Bir de zeytinyağı ihracatçıları diyor ki; "Zeytinyağına ihraç izni verilsin, biz getirdiğimiz yağları iç piyasaya verip zeytinyağı fiyatlarını düşürmeyelim. DİR (dahilde işleme rejimi) ile, o yağları ambalajlayıp ihraç edelim.
Ege genelinde 28 bin zeytin ve zeytinyağı üreticisinin temsilcisi konumundaki Tariş Zeytin ve Zeytinyağı Birlikleri Başkanı Cahit Çetin'in bu konuda da endişeleri ve tabii ki söyleyecekleri var;
- Şimdi dahilde işleme rejimiyle (DİR) ihracat yapmak istiyorlar. Bu sistemde gümrük vergisini kaldırarak yerli sanayii ve üretimi, ve de tarımı öldürüyorsunuz. Tarım için gerekli olan ekipman sanayiine de zarar veriyorsunuz.
Bu gün pamuk ve tütün üretiminin vardığı noktayı görüyoruz.
Şu anda ayçiçeği yağının fiyatı neredeyse zeytinyağına yetişti.

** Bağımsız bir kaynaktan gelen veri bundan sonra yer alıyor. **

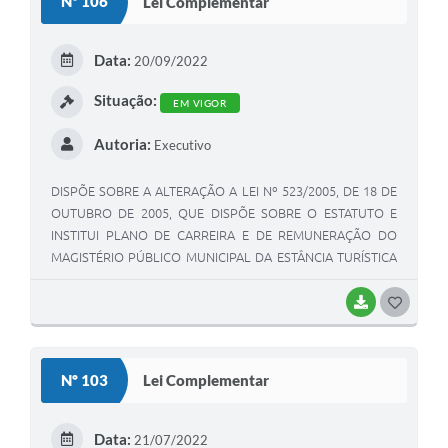
Nº 106
Lei Complementar
Data:
20/09/2022
Situação:
EM VIGOR
Autoria:
Executivo
DISPÕE SOBRE A ALTERAÇÃO A LEI Nº 523/2005, DE 18 DE
OUTUBRO DE 2005, QUE DISPÕE SOBRE O ESTATUTO E
INSTITUI PLANO DE CARREIRA E DE REMUNERAÇÃO DO
MAGISTÉRIO PÚBLICO MUNICIPAL DA ESTÂNCIA TURÍSTICA
DE ELDORADO”
BAIXAR
GOSTEI
Nº 103
Lei Complementar
Data:
21/07/2022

Nedense sadece zeytinyağının fiyatı dikkat çekiyor. Dahilde işleme rejimi ile sözü edilen "ithalat"ın arkasında, üretici fiyatlarını aşağı çekme amacı yatıyor.
Şunu da belirtelim; ülkemizde ithalat yasak değil. Ama yüzde 31.4 vergi var. Vergi muhafiyeti isteniyor. "İthalat" talebinin açılımı budur. "İtalya'da, İspanya'da da ithalat var" deniyor. Neden var? İtalyanlar 300-350 bin ton zeytinyağı üretir ve üretilen zeytinyağı ancak kendi üretimine yeter. İtalya'nın dünya pazarlarında 500 bin tonluk payı var. Dışarıdaki pazar payını korumak için de mecburen ithalat yaparlar. O ithalat üreticiye bir zarar getirmez. Üstelik İtalyan üreticisi Avrupa Birliği'nden de destek alır. Türk üreticisinin durumuyla kıyaslanamaz.
2001 yılında Türkiye'de ithalat izni verildiğinde 2500-3000 ton zeytinyağı ithalatı yapılmıştı. Bu arada neler girdi bu ülkeye. Gazetelerde, DİR kapsamında 600 ton kanserojen içeren prina yağının zeytinyağı adıyla ithal edildiği yayınlandı.
DİR'de içerde tüketim yasaktır. Gümrük girişi kadar, belirli bir süre içinde çıkışını da göstermek zorundasınız. Tabi değişim yapılıyor. Kötü yağ içerde kalıyor, bizim iyi yağımız ihraç ediliyor. Yine aynısı olur diye bir iddiam yok. Ama zamanında bunları da yaşadık.